Hallucination Detector

Project summary

Building on our ICLR 2025 oral paper "Do I Know This Entity? Knowledge Awareness and Hallucinations in Language Models," developed during MATS, we propose to advance the detection and mitigation of factual hallucinations in open-ended text generation. Our previous work identified internal representations in language models that encode knowledge awareness about entities (people’s names, movies, songs…), and demonstrated their causal relationship to hallucinatory behaviors. We now aim to develop robust, generalizable methods for detecting factual inaccuracies in open-ended generations.

How will this funding be used?

The funding will primarily be used to pay for compute (API credits & GPU time). A portion ($1.2K) will also reimburse previous research costs that we've personally covered to maintain research continuity.

Who is on your team? What's your track record on similar projects?

Oscar Balcells Obeso is a Master's student at ETH Zurich and MATS 2025 scholar advised by Neel Nanda. His previous research includes Refusal is Mediated by a Single Direction (NeurIPS 2024) and Do I Know this Entity? Knowledge Awareness and Hallucinations in Language Models (ICLR 2025 Oral).
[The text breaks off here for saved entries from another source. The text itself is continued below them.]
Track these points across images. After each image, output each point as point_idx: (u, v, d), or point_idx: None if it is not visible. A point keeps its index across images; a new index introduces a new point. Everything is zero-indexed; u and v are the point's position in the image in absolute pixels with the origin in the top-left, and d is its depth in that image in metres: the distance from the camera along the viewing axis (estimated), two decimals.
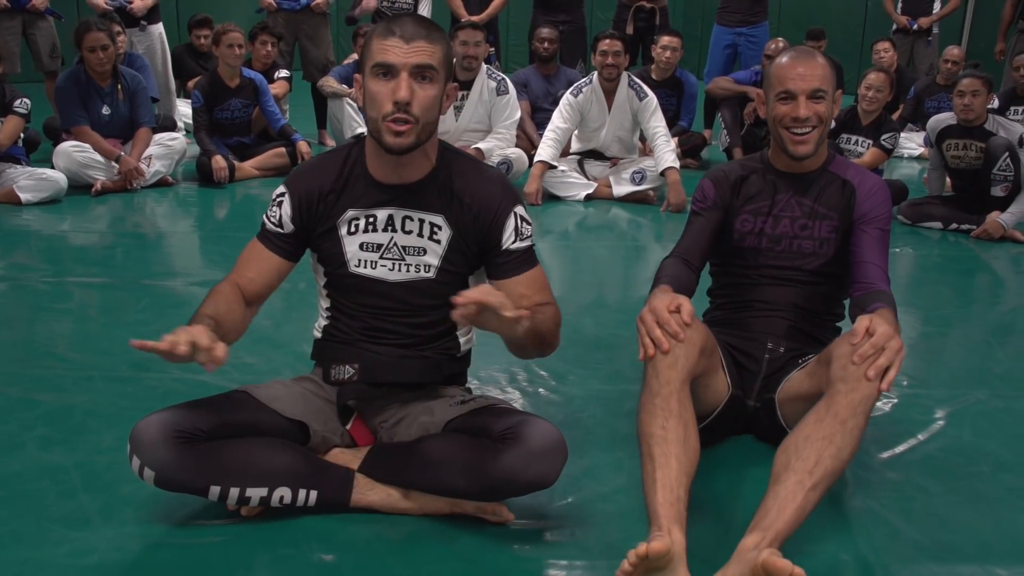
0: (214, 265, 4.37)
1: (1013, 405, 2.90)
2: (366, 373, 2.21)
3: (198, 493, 2.01)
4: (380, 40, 1.99)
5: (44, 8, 6.76)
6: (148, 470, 1.94)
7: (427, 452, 2.07)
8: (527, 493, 2.02)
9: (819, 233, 2.52)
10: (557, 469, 1.98)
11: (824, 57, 2.48)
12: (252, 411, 2.10)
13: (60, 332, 3.38)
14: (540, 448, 1.95)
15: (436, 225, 2.14)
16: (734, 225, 2.57)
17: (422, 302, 2.19)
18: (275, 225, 2.19)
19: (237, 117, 6.26)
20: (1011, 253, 4.95)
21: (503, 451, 1.96)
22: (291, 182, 2.19)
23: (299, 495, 2.07)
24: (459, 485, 2.02)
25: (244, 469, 2.01)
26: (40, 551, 1.98)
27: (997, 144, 5.01)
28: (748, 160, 2.65)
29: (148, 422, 1.96)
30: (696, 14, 14.03)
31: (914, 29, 8.89)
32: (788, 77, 2.43)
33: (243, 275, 2.20)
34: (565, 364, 3.04)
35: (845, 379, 1.98)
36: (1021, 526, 2.20)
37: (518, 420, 2.01)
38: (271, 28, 7.06)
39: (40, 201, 5.30)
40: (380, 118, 1.99)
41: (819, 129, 2.44)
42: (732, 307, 2.64)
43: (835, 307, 2.63)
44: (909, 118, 7.95)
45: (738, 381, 2.47)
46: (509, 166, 5.89)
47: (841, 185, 2.52)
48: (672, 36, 6.83)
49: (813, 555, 2.04)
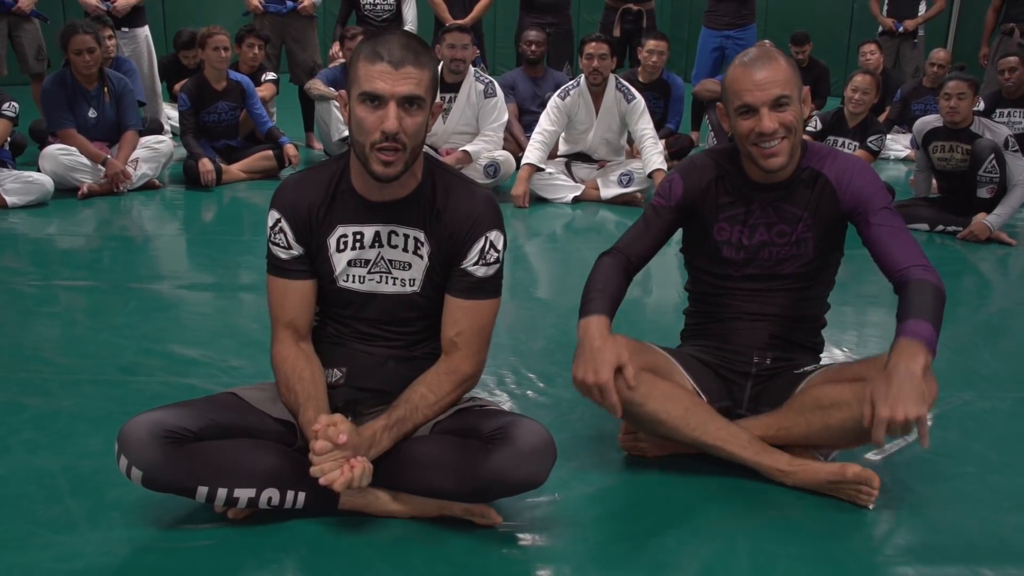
0: (201, 268, 4.35)
1: (1000, 406, 2.91)
2: (352, 377, 2.22)
3: (185, 494, 1.99)
4: (367, 65, 1.94)
5: (30, 10, 6.73)
6: (136, 470, 1.92)
7: (416, 454, 2.07)
8: (517, 493, 2.03)
9: (796, 236, 2.37)
10: (547, 469, 1.98)
11: (782, 56, 2.27)
12: (240, 413, 2.10)
13: (46, 336, 3.37)
14: (530, 448, 1.95)
15: (419, 240, 2.13)
16: (712, 234, 2.42)
17: (409, 314, 2.20)
18: (286, 252, 2.14)
19: (224, 120, 6.25)
20: (997, 255, 4.98)
21: (492, 452, 1.95)
22: (279, 205, 2.14)
23: (287, 496, 2.06)
24: (448, 487, 2.02)
25: (232, 469, 2.00)
26: (26, 555, 1.97)
27: (983, 146, 5.03)
28: (723, 157, 2.42)
29: (136, 422, 1.95)
30: (683, 17, 14.06)
31: (900, 31, 8.92)
32: (744, 89, 2.23)
33: (288, 317, 2.16)
34: (553, 366, 3.05)
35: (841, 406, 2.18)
36: (1007, 527, 2.21)
37: (507, 421, 2.01)
38: (258, 31, 7.05)
39: (26, 204, 5.28)
40: (368, 145, 1.97)
41: (788, 139, 2.24)
42: (712, 318, 2.53)
43: (819, 308, 2.53)
44: (896, 120, 7.98)
45: (726, 394, 2.46)
46: (496, 168, 5.89)
47: (815, 179, 2.34)
48: (659, 39, 6.84)
49: (800, 556, 2.05)
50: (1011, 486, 2.41)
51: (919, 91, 7.86)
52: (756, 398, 2.47)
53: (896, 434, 2.00)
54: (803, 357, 2.49)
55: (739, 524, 2.18)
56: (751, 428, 2.34)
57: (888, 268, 2.24)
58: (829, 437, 2.26)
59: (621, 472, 2.40)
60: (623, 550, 2.07)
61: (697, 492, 2.30)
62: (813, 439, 2.28)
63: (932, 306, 2.12)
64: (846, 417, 2.18)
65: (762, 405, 2.44)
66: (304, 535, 2.07)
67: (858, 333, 3.52)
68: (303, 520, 2.10)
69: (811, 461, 2.29)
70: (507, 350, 3.25)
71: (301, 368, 2.13)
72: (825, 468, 2.26)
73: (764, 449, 2.30)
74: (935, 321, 2.10)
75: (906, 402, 1.97)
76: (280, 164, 6.24)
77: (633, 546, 2.08)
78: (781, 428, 2.30)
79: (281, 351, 2.15)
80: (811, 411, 2.24)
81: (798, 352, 2.49)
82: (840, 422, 2.20)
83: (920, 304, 2.12)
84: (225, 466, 2.00)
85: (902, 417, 1.96)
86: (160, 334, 3.34)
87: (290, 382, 2.11)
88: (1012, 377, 3.17)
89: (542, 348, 3.31)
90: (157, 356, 3.12)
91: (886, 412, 1.97)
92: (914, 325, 2.08)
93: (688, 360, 2.46)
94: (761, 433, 2.32)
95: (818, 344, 2.57)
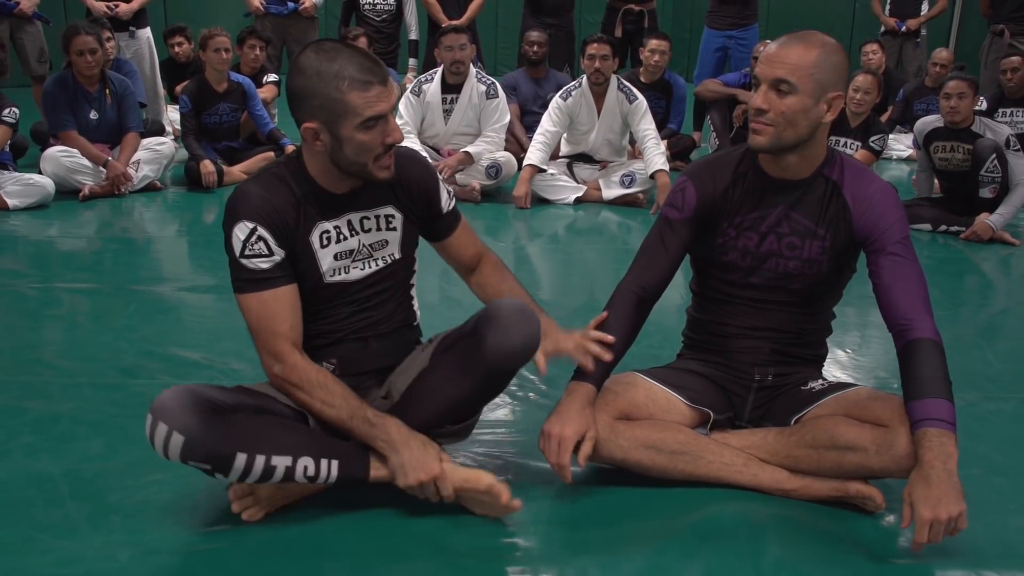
0: (202, 270, 4.35)
1: (1004, 408, 2.90)
2: (345, 366, 2.25)
3: (221, 464, 1.94)
4: (361, 94, 1.97)
5: (32, 12, 6.73)
6: (177, 435, 1.88)
7: (425, 384, 2.20)
8: (524, 362, 2.15)
9: (808, 254, 2.27)
10: (536, 329, 2.13)
11: (820, 48, 2.12)
12: (262, 399, 2.10)
13: (47, 338, 3.36)
14: (513, 316, 2.10)
15: (389, 215, 2.23)
16: (721, 235, 2.33)
17: (389, 284, 2.28)
18: (267, 260, 2.06)
19: (225, 121, 6.24)
20: (1000, 255, 4.96)
21: (483, 336, 2.08)
22: (249, 215, 2.05)
23: (321, 466, 2.04)
24: (464, 390, 2.16)
25: (270, 437, 1.99)
26: (27, 560, 1.97)
27: (984, 146, 5.02)
28: (741, 156, 2.32)
29: (171, 393, 1.92)
30: (685, 17, 14.04)
31: (902, 31, 8.91)
32: (760, 60, 2.16)
33: (285, 327, 2.09)
34: (555, 368, 3.02)
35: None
36: (1012, 529, 2.20)
37: (480, 313, 2.16)
38: (259, 32, 7.05)
39: (27, 206, 5.27)
40: (372, 160, 2.05)
41: (775, 128, 2.12)
42: (713, 333, 2.45)
43: (824, 321, 2.46)
44: (898, 120, 7.97)
45: (728, 406, 2.43)
46: (498, 169, 5.88)
47: (834, 196, 2.24)
48: (660, 39, 6.83)
49: (803, 559, 2.04)
50: (1016, 488, 2.40)
51: (921, 91, 7.85)
52: (759, 409, 2.43)
53: (937, 539, 1.95)
54: (806, 370, 2.44)
55: (741, 526, 2.17)
56: (754, 449, 2.31)
57: (889, 315, 2.18)
58: (839, 475, 2.21)
59: (621, 474, 2.39)
60: (624, 553, 2.06)
61: (698, 494, 2.29)
62: (822, 474, 2.23)
63: (944, 376, 2.08)
64: (860, 462, 2.14)
65: (765, 419, 2.42)
66: (305, 537, 2.06)
67: (860, 334, 3.51)
68: (303, 522, 2.10)
69: (812, 480, 2.26)
70: None
71: (329, 373, 2.12)
72: (827, 485, 2.24)
73: (761, 469, 2.28)
74: (950, 395, 2.06)
75: (948, 503, 1.93)
76: None
77: (636, 548, 2.08)
78: (789, 457, 2.26)
79: (295, 362, 2.08)
80: (825, 448, 2.19)
81: (800, 365, 2.43)
82: (854, 466, 2.16)
83: (934, 378, 2.07)
84: (263, 434, 1.99)
85: (945, 518, 1.92)
86: (161, 336, 3.33)
87: (328, 385, 2.07)
88: (1016, 378, 3.16)
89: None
90: (158, 359, 3.11)
91: (929, 514, 1.92)
92: (935, 408, 2.03)
93: (686, 377, 2.42)
94: (766, 457, 2.29)
95: (821, 356, 2.51)
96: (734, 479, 2.28)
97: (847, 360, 3.25)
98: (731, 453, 2.30)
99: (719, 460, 2.28)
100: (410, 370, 2.27)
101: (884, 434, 2.10)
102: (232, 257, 2.07)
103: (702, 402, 2.38)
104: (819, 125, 2.17)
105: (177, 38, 7.53)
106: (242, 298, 2.09)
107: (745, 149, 2.29)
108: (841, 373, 3.10)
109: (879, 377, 3.13)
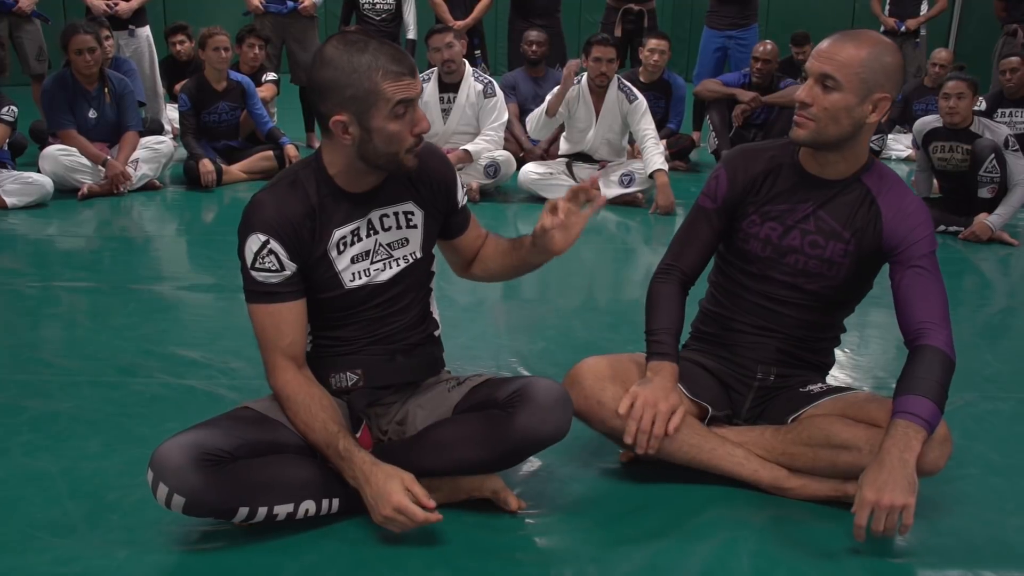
0: (201, 269, 4.35)
1: (1002, 407, 2.90)
2: (370, 378, 2.21)
3: (225, 516, 1.97)
4: (393, 82, 1.94)
5: (31, 11, 6.73)
6: (177, 497, 1.88)
7: (442, 435, 2.12)
8: (545, 448, 2.10)
9: (829, 254, 2.27)
10: (569, 419, 2.09)
11: (872, 47, 2.09)
12: (263, 427, 2.06)
13: (46, 337, 3.36)
14: (551, 403, 2.05)
15: (409, 212, 2.19)
16: (741, 223, 2.34)
17: (411, 283, 2.23)
18: (277, 275, 2.05)
19: (224, 120, 6.24)
20: (999, 255, 4.97)
21: (515, 414, 2.03)
22: (263, 227, 2.03)
23: (323, 505, 2.07)
24: (480, 456, 2.08)
25: (270, 487, 1.99)
26: (24, 558, 1.97)
27: (983, 146, 5.03)
28: (781, 149, 2.33)
29: (170, 447, 1.90)
30: (684, 16, 14.05)
31: (902, 31, 8.90)
32: (812, 54, 2.14)
33: (285, 343, 2.09)
34: (555, 367, 3.03)
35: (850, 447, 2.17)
36: (1010, 529, 2.20)
37: (521, 383, 2.10)
38: (258, 31, 7.05)
39: (26, 205, 5.27)
40: (402, 151, 2.02)
41: (817, 123, 2.13)
42: (723, 325, 2.45)
43: (832, 332, 2.46)
44: (897, 120, 7.97)
45: (727, 402, 2.44)
46: (497, 168, 5.88)
47: (868, 204, 2.24)
48: (660, 38, 6.84)
49: (802, 559, 2.04)
50: (1013, 488, 2.40)
51: (921, 91, 7.85)
52: (756, 409, 2.43)
53: (879, 527, 1.95)
54: (809, 374, 2.44)
55: (740, 526, 2.17)
56: (752, 445, 2.32)
57: (905, 322, 2.18)
58: (834, 474, 2.23)
59: (621, 474, 2.39)
60: (623, 552, 2.06)
61: (698, 494, 2.29)
62: (817, 472, 2.25)
63: (938, 380, 2.07)
64: (854, 462, 2.15)
65: (761, 419, 2.42)
66: (303, 538, 2.06)
67: (860, 334, 3.51)
68: (301, 520, 2.09)
69: (810, 480, 2.27)
70: (507, 350, 3.25)
71: (319, 395, 2.09)
72: (826, 484, 2.25)
73: (762, 465, 2.29)
74: (939, 399, 2.06)
75: (894, 490, 1.93)
76: (281, 165, 6.21)
77: (633, 548, 2.08)
78: (785, 454, 2.27)
79: (288, 379, 2.08)
80: (820, 447, 2.21)
81: (804, 369, 2.43)
82: (847, 465, 2.17)
83: (926, 379, 2.07)
84: (263, 484, 1.98)
85: (887, 503, 1.92)
86: (160, 335, 3.33)
87: (311, 409, 2.05)
88: (1014, 378, 3.16)
89: (542, 349, 3.30)
90: (157, 357, 3.11)
91: (872, 496, 1.94)
92: (914, 404, 2.03)
93: (690, 368, 2.42)
94: (763, 454, 2.30)
95: (827, 364, 2.51)
96: (736, 471, 2.29)
97: (846, 360, 3.25)
98: (732, 445, 2.32)
99: (723, 449, 2.29)
100: (432, 408, 2.22)
101: (878, 434, 2.10)
102: (243, 265, 2.08)
103: (702, 396, 2.38)
104: (863, 125, 2.16)
105: (179, 36, 7.55)
106: (250, 307, 2.12)
107: (789, 140, 2.28)
108: (840, 372, 3.09)
109: (877, 377, 3.13)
Javier is a Research Engineer at the Barcelona Supercomputing Center and fellow MATS 2025 scholar advised by Neel Nanda. He's the author of Do I Know this Entity? Knowledge Awareness and Hallucinations in Language Models and has overall more than 10 first-author publications in leading NLP conferences such as ICLR, ACL and EMNLP (https://scholar.google.com/citations?user=ZNsw8ZUAAAAJ&hl=es). His industry experience includes research internships at Meta (FAIR), Apple's Machine Translation team, and Amazon's Books Science division. Javier holds a BSc in Electronic Engineering and an MSc in Data Science.

How much money have you raised in the last 12 months, and from where?

We received a 4-month grant from the Long-Term Future Fund (LTFF) in September 2024 that funded our participation in the MATS extension program.